Дяди – а это были простые дяди, обычные матросы – очень косо и весьма недобро посмотрели на мальчика: кто его научил говорить гадости людям под руку? Чего это он так борзеет?
Мама этого радикального юного гринписовца сделала сыну замечание:
– Ты бы лучше помолчал. А то, неровен час, выкинут тебя за борт и поминай как звали…
Дяди молчали. Все посмотрели на них и заметили, что они очень серьезны и слова под руку им вовсе не понравились. По идее они должны были свернуть все в шутку, поулыбаться, сказать мальчику что-нибудь доброе и ободряющее – все ж таки они были матросами богатой яхты, а мама с ребенком – гостями их хозяина…
Но
– А что, нельзя говорить, что я думаю? Мы разве не в свободной стране живем?
– Вот когда кончится отпуск и мы вернемся в свободную страну, там и будешь язык распускать. А здесь – можешь ты помолчать?
Мальчик таки замолчал и больше уже ни о чем не спрашивал маму. Видно, он как-то смог сообразить, что между островом Ольхон (к которому мы причалили накануне) и островом Манхэттен (где лет 10 назад его родили уехавшие с Украины папа с мамой) – дистанция огромного размера, в разных смыслах слова.
Но это еще не все.
На другой день мальчик тайком от мамы пришел в кубрик, где отдыхала команда, поправил очки, достал из футляра свою скрипочку и сбацал для матросов нормальный концерт. Они не очень уважали Паганини, им лучше – Михаила Круга, но в глазах их читалась радость: вот, интеллигент пришел и снял перед ними шляпу. Показал, что все понимает правильно. И впредь, понятно, будет молчать. А захочет нести что ему в голову придет – пусть летит из Второго Шереметьева к себе в мир бесправия и там орет, что Рейган – дурак.

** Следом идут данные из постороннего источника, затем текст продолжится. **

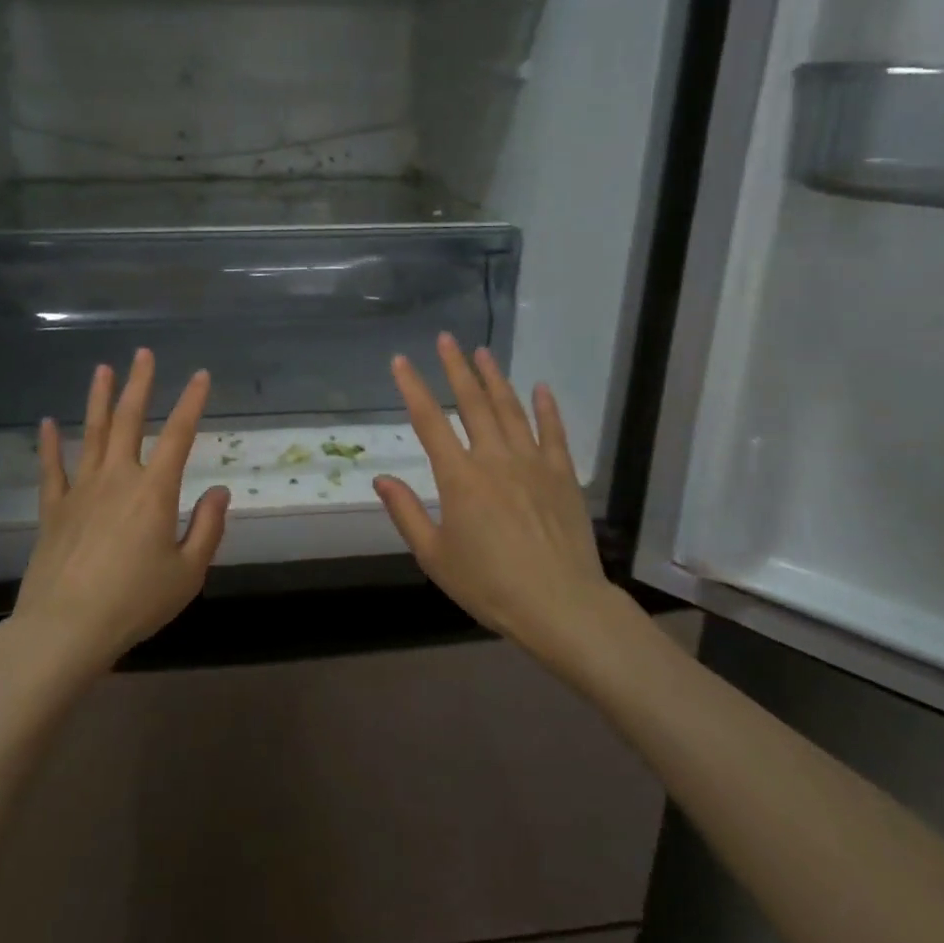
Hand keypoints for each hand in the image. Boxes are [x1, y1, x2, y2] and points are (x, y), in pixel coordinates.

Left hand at [9, 349, 230, 676]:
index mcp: (154, 491)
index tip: (200, 375)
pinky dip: (50, 444)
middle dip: (139, 384)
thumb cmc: (135, 602)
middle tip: (142, 354)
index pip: (179, 435)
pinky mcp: (53, 509)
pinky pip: (51, 469)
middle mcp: (117, 478)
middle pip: (129, 421)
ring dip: (98, 399)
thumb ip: (208, 528)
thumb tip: (220, 491)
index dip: (191, 402)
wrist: (66, 628)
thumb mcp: (187, 573)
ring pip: (91, 434)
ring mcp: (81, 490)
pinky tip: (47, 422)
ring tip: (102, 369)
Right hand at [373, 334, 615, 657]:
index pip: (429, 421)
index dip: (412, 388)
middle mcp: (494, 458)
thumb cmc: (489, 585)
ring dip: (495, 378)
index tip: (401, 361)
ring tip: (482, 352)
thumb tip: (381, 478)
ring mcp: (532, 462)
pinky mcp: (562, 474)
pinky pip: (553, 432)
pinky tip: (541, 387)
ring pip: (510, 409)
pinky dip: (546, 407)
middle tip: (446, 338)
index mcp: (459, 477)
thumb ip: (406, 513)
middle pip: (472, 403)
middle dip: (456, 368)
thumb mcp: (434, 556)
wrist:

А ведь, казалось бы, ТВ он не смотрит, газет не читает, на партсобрания не ходит – ан нет. Подышал воздухом Родины пару дней, и готово! Хоть в медвежата (или как там называется пионерская организация нынче?) записывай. Дети быстро все схватывают… Это все было в 2005-м, когда мало кто мало о чем догадывался. А мальчик после этого ни разу в России замечен не был. Отказывается ездить. Я, говорит, лучше к дедушке поеду с бабушкой.
На Украину.
Праздник чекиста
20 декабря2007 г.,20:23
Тема ЧК сейчас в моде. Кто раньше шифровался, теперь гордится. Кто не при делах, надувает щеки и делает вид. Да вот и я, старый диссидент, теперь то и дело упоминаю о том, что мой дедушка служил в ЧК (это среди прочего – про то, как воевал во Вторую мировую, я писал в «Газете. Ru» в мае). По мне, так это просто для прикола, так, забавный парадокс. Но, может, все глубже, поди знай, что там и как в подсознании…
Так вот про деда. Он поступил туда в Гражданскую. Это была харьковская чрезвычайка. Его, новичка, повели по зданию показать, где что. Заглянули и в подвал. Распахнули дверь, и дед прям отпрянул.
– А что такое? Что тебе не нравится?
– Что ж за вонь у вас тут!
– Какой ты нежный! Привыкнешь еще.
– А что это?
– Та здесь мы стукаем. В исполнение приводим. Трупы убирают, кровь высыхает, а мозги, видишь, разлетаются по стенам и гниют.
На службе он, видимо, показал себя с хорошей стороны – раз его отправили в школу младших командиров ВЧК учить пулеметному делу, которое в те времена лежало вполне в сфере высоких технологий. «Максим», конечно, а также «кольт», «льюис» и даже такая экзотическая модель, как «шварц-лозе». Учебных пособий, то бишь пулеметов, хватало, с остальным были проблемы. Жратва скудная, быт бедный, вместо одеял свои же шинели. В холода курсанты топили у себя в бывших казачьих казармах печку-голландку. Дров не выдавали, но от разобранных заборов и наломанных на кладбище крестов был хороший жар.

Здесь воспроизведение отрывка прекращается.